Division of Rheumatology, Immunology, and Allergy and Division of Genetics, Brigham and Women's Hospital, Harvard Medical School, Boston, MA, USA.
PLoS Genet. 2013 May;9(5):e1003487. doi: 10.1371/journal.pgen.1003487. Epub 2013 May 16.
Although genetic and non-genetic studies in mouse and human implicate the CD40 pathway in rheumatoid arthritis (RA), there are no approved drugs that inhibit CD40 signaling for clinical care in RA or any other disease. Here, we sought to understand the biological consequences of a CD40 risk variant in RA discovered by a previous genome-wide association study (GWAS) and to perform a high-throughput drug screen for modulators of CD40 signaling based on human genetic findings. First, we fine-map the CD40 risk locus in 7,222 seropositive RA patients and 15,870 controls, together with deep sequencing of CD40 coding exons in 500 RA cases and 650 controls, to identify a single SNP that explains the entire signal of association (rs4810485, P = 1.4×10(-9)). Second, we demonstrate that subjects homozygous for the RA risk allele have ∼33% more CD40 on the surface of primary human CD19+ B lymphocytes than subjects homozygous for the non-risk allele (P = 10(-9)), a finding corroborated by expression quantitative trait loci (eQTL) analysis in peripheral blood mononuclear cells from 1,469 healthy control individuals. Third, we use retroviral shRNA infection to perturb the amount of CD40 on the surface of a human B lymphocyte cell line (BL2) and observe a direct correlation between amount of CD40 protein and phosphorylation of RelA (p65), a subunit of the NF-κB transcription factor. Finally, we develop a high-throughput NF-κB luciferase reporter assay in BL2 cells activated with trimerized CD40 ligand (tCD40L) and conduct an HTS of 1,982 chemical compounds and FDA-approved drugs. After a series of counter-screens and testing in primary human CD19+ B cells, we identify 2 novel chemical inhibitors not previously implicated in inflammation or CD40-mediated NF-κB signaling. Our study demonstrates proof-of-concept that human genetics can be used to guide the development of phenotype-based, high-throughput small-molecule screens to identify potential novel therapies in complex traits such as RA.

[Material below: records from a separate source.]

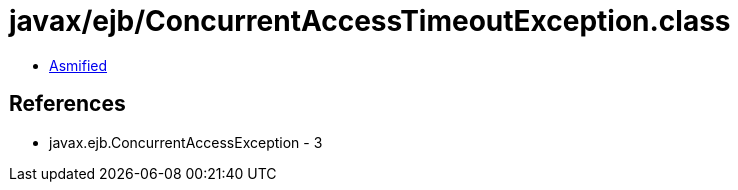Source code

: = javax/ejb/ConcurrentAccessTimeoutException.class

 - link:ConcurrentAccessTimeoutException-asmified.java[Asmified]

== References

 - javax.ejb.ConcurrentAccessException - 3
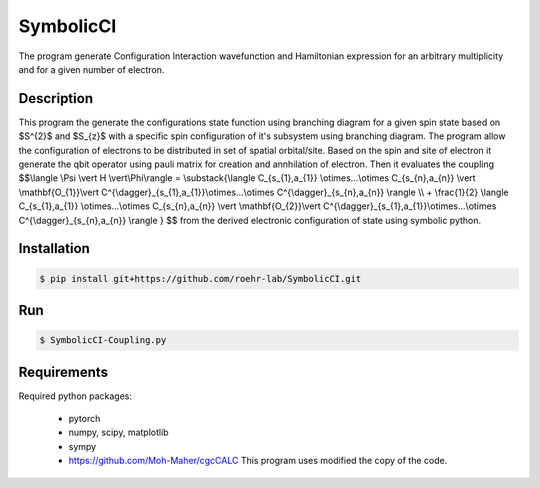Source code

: SymbolicCI
----------
The program generate Configuration Interaction wavefunction and Hamiltonian expression for an arbitrary multiplicity and for 
a given number of electron.


-----------
Description
-----------
This program the generate the configurations state function using branching diagram for a given spin state based on $S^{2}$ and $S_{z}$ with a specific spin configuration of it's subsystem using branching diagram. The program allow the configuration of electrons to be distributed in set of spatial orbital/site. Based on the spin and site of electron it generate the qbit operator using pauli matrix for creation and annhilation of electron. Then it evaluates the coupling 
$$\\langle \\Psi \\vert H \\vert\\Phi\\rangle =  \\substack{\\langle C_{s_{1},a_{1}} \\otimes...\\otimes C_{s_{n},a_{n}} \\vert \\mathbf{O_{1}}\\vert C^{\\dagger}_{s_{1},a_{1}}\\otimes...\\otimes C^{\\dagger}_{s_{n},a_{n}} \\rangle  \\\\ + \\frac{1}{2} \\langle C_{s_{1},a_{1}} \\otimes...\\otimes C_{s_{n},a_{n}} \\vert \\mathbf{O_{2}}\\vert C^{\\dagger}_{s_{1},a_{1}}\\otimes...\\otimes C^{\\dagger}_{s_{n},a_{n}} \\rangle } $$
from the derived electronic configuration of state using symbolic python.


------------
Installation
------------

.. code-block:: bash

    $ pip install git+https://github.com/roehr-lab/SymbolicCI.git

-----
Run
-----
.. code-block:: bash

    $ SymbolicCI-Coupling.py

------------
Requirements
------------

Required python packages:

 * pytorch
 * numpy, scipy, matplotlib
 * sympy
 * https://github.com/Moh-Maher/cgcCALC This program uses modified the copy of the code.

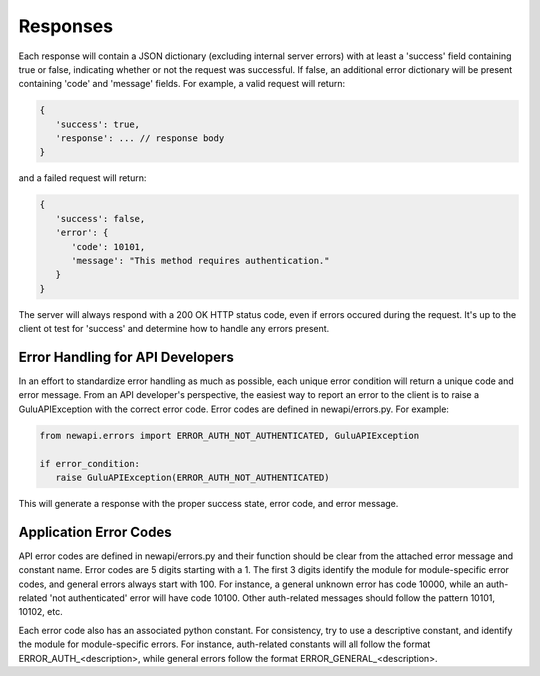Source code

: Responses
=========

Each response will contain a JSON dictionary (excluding internal server errors)
with at least a 'success' field containing true or false, indicating whether
or not the request was successful.  If false, an additional error dictionary 
will be present containing 'code' and 'message' fields.  For example, a valid
request will return:

.. code-block:: js
   
   {
      'success': true,
      'response': ... // response body
   }
   
and a failed request will return:

.. code-block:: js

   {
      'success': false,
      'error': {
         'code': 10101,
         'message': "This method requires authentication."
      }
   }
   
The server will always respond with a 200 OK HTTP status code, even if errors 
occured during the request.  It's up to the client ot test for 'success' and 
determine how to handle any errors present.

Error Handling for API Developers
---------------------------------

In an effort to standardize error handling as much as possible, each unique
error condition will return a unique code and error message.  From an API 
developer's perspective, the easiest way to report an error to the client
is to raise a GuluAPIException with the correct error code.  Error codes
are defined in newapi/errors.py.  For example:

.. code-block:: python

   from newapi.errors import ERROR_AUTH_NOT_AUTHENTICATED, GuluAPIException
   
   if error_condition:
      raise GuluAPIException(ERROR_AUTH_NOT_AUTHENTICATED)
      
This will generate a response with the proper success state, error code,
and error message.

Application Error Codes
-----------------------

API error codes are defined in newapi/errors.py and their function should be
clear from the attached error message and constant name.  Error codes are 5
digits starting with a 1.  The first 3 digits identify the module for
module-specific error codes, and general errors always start with 100.  For
instance, a general unknown error has code 10000, while an auth-related 'not
authenticated' error will have code 10100.  Other auth-related messages should
follow the pattern 10101, 10102, etc.  

Each error code also has an associated python constant.  For consistency, try
to use a descriptive constant, and identify the module for module-specific
errors.  For instance, auth-related constants will all follow the format
ERROR_AUTH_<description>, while general errors follow the format 
ERROR_GENERAL_<description>.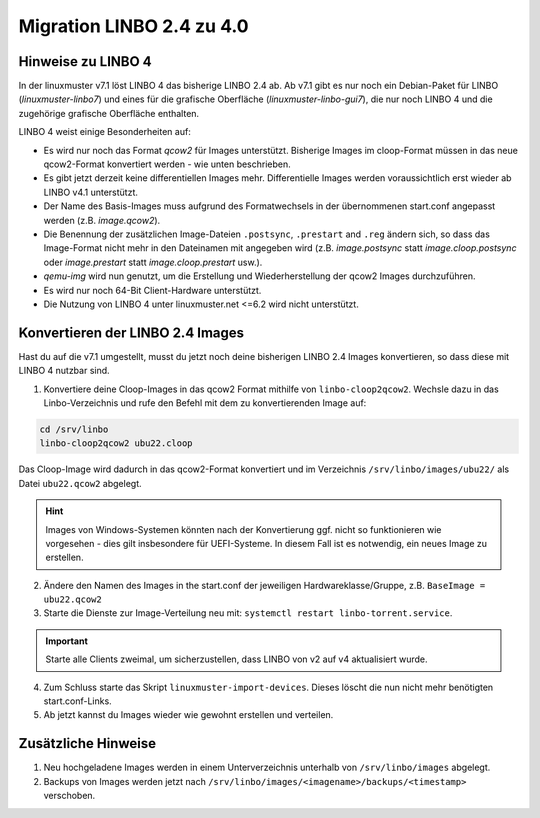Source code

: .. _migration-linbo-label:

==========================
Migration LINBO 2.4 zu 4.0
==========================

.. sectionauthor:: `@cweikl <https://ask.linuxmuster.net/u/cweikl>`_


Hinweise zu LINBO 4
===================

In der linuxmuster v7.1 löst LINBO 4 das bisherige LINBO 2.4 ab. Ab v7.1 gibt es nur noch ein Debian-Paket für LINBO (`linuxmuster-linbo7`) und eines für die grafische Oberfläche (`linuxmuster-linbo-gui7`), die nur noch LINBO 4 und die zugehörige grafische Oberfläche enthalten.

LINBO 4 weist einige Besonderheiten auf:

* Es wird nur noch das Format `qcow2` für Images unterstützt. Bisherige Images im cloop-Format müssen in das neue qcow2-Format konvertiert werden - wie unten beschrieben.
* Es gibt jetzt derzeit keine differentiellen Images mehr. Differentielle Images werden voraussichtlich erst wieder ab LINBO v4.1 unterstützt.
* Der Name des Basis-Images muss aufgrund des Formatwechsels in der übernommenen start.conf angepasst werden (z.B. `image.qcow2`).
* Die Benennung der zusätzlichen Image-Dateien ``.postsync``, ``.prestart`` and ``.reg`` ändern sich, so dass das Image-Format nicht mehr in den Dateinamen mit angegeben wird (z.B. `image.postsync` statt `image.cloop.postsync` oder `image.prestart` statt `image.cloop.prestart` usw.).
* `qemu-img` wird nun genutzt, um die Erstellung und Wiederherstellung der qcow2 Images durchzuführen.
* Es wird nur noch 64-Bit Client-Hardware unterstützt.
* Die Nutzung von LINBO 4 unter linuxmuster.net <=6.2 wird nicht unterstützt. 

Konvertieren der LINBO 2.4 Images
=================================

Hast du auf die v7.1 umgestellt, musst du jetzt noch deine bisherigen LINBO 2.4 Images konvertieren, so dass diese mit LINBO 4 nutzbar sind.

1. Konvertiere deine Cloop-Images in das qcow2 Format mithilfe von ``linbo-cloop2qcow2``. Wechsle dazu in das Linbo-Verzeichnis und rufe den Befehl mit dem zu konvertierenden Image auf:

.. code::

   cd /srv/linbo 
   linbo-cloop2qcow2 ubu22.cloop

Das Cloop-Image wird dadurch in das qcow2-Format konvertiert und im Verzeichnis ``/srv/linbo/images/ubu22/`` als Datei ``ubu22.qcow2`` abgelegt.

.. hint::

   Images von Windows-Systemen könnten nach der Konvertierung ggf. nicht so funktionieren wie vorgesehen - dies gilt insbesondere für UEFI-Systeme. In diesem Fall ist es notwendig, ein neues Image zu erstellen.

2. Ändere den Namen des Images in the start.conf der jeweiligen Hardwareklasse/Gruppe, z.B. ``BaseImage = ubu22.qcow2``
3. Starte die Dienste zur Image-Verteilung neu mit: ``systemctl restart linbo-torrent.service``.

.. important::

   Starte alle Clients zweimal, um sicherzustellen, dass LINBO von v2 auf v4 aktualisiert wurde.


4. Zum Schluss starte das Skript ``linuxmuster-import-devices``. Dieses löscht die nun nicht mehr benötigten start.conf-Links.
5. Ab jetzt kannst du Images wieder wie gewohnt erstellen und verteilen.

Zusätzliche Hinweise
====================

1. Neu hochgeladene Images werden in einem Unterverzeichnis unterhalb von ``/srv/linbo/images`` abgelegt.
2. Backups von Images werden jetzt nach ``/srv/linbo/images/<imagename>/backups/<timestamp>`` verschoben.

虽然在小鼠和人类中的遗传和非遗传研究提示 CD40 通路参与了类风湿关节炎(RA),但目前尚无抑制 CD40 信号转导的药物用于 RA 或任何其他疾病的临床治疗。在这里,我们试图了解通过先前的全基因组关联研究(GWAS)发现的 CD40 风险变异在 RA 中的生物学后果,并基于人类遗传发现对 CD40 信号转导进行高通量药物筛选。首先,我们在 7222 例血清阳性 RA 患者和 15870 例对照中精细定位 CD40 风险位点,在 500 例 RA 病例和 650 例对照中对 CD40 编码外显子进行深度测序,以确定一个可解释整个关联信号的单核苷酸多态性(rs4810485,P=1.4×10(-9))。其次,我们证明与非风险等位基因纯合的个体相比,RA 风险等位基因纯合的个体原发性人 CD19+B 淋巴细胞表面的 CD40 约多 33%(P=10(-9)),这一发现通过对 1469 例健康对照个体外周血单个核细胞的表达数量性状基因座(eQTL)分析得到证实。第三,我们使用逆转录病毒 shRNA 感染来干扰人 B 淋巴细胞系(BL2)表面的 CD40 数量,并观察到 CD40 蛋白的量与 NF-κB 转录因子的 RelA(p65)亚单位磷酸化之间存在直接相关性。最后,我们在 BL2 细胞中建立了一种基于三聚体 CD40 配体(tCD40L)激活的 NF-κB 荧光素酶报告基因检测的高通量筛选,并对 1982 种化学化合物和 FDA 批准的药物进行了高通量筛选。经过一系列对照筛选和对原代人 CD19+B 细胞的测试,我们鉴定出 2 种以前未涉及炎症或 CD40 介导的 NF-κB 信号转导的新型化学抑制剂。我们的研究证明了一个概念验证,即人类遗传学可用于指导基于表型的高通量小分子筛选的开发,以鉴定复杂特征(如 RA)中的潜在新型疗法。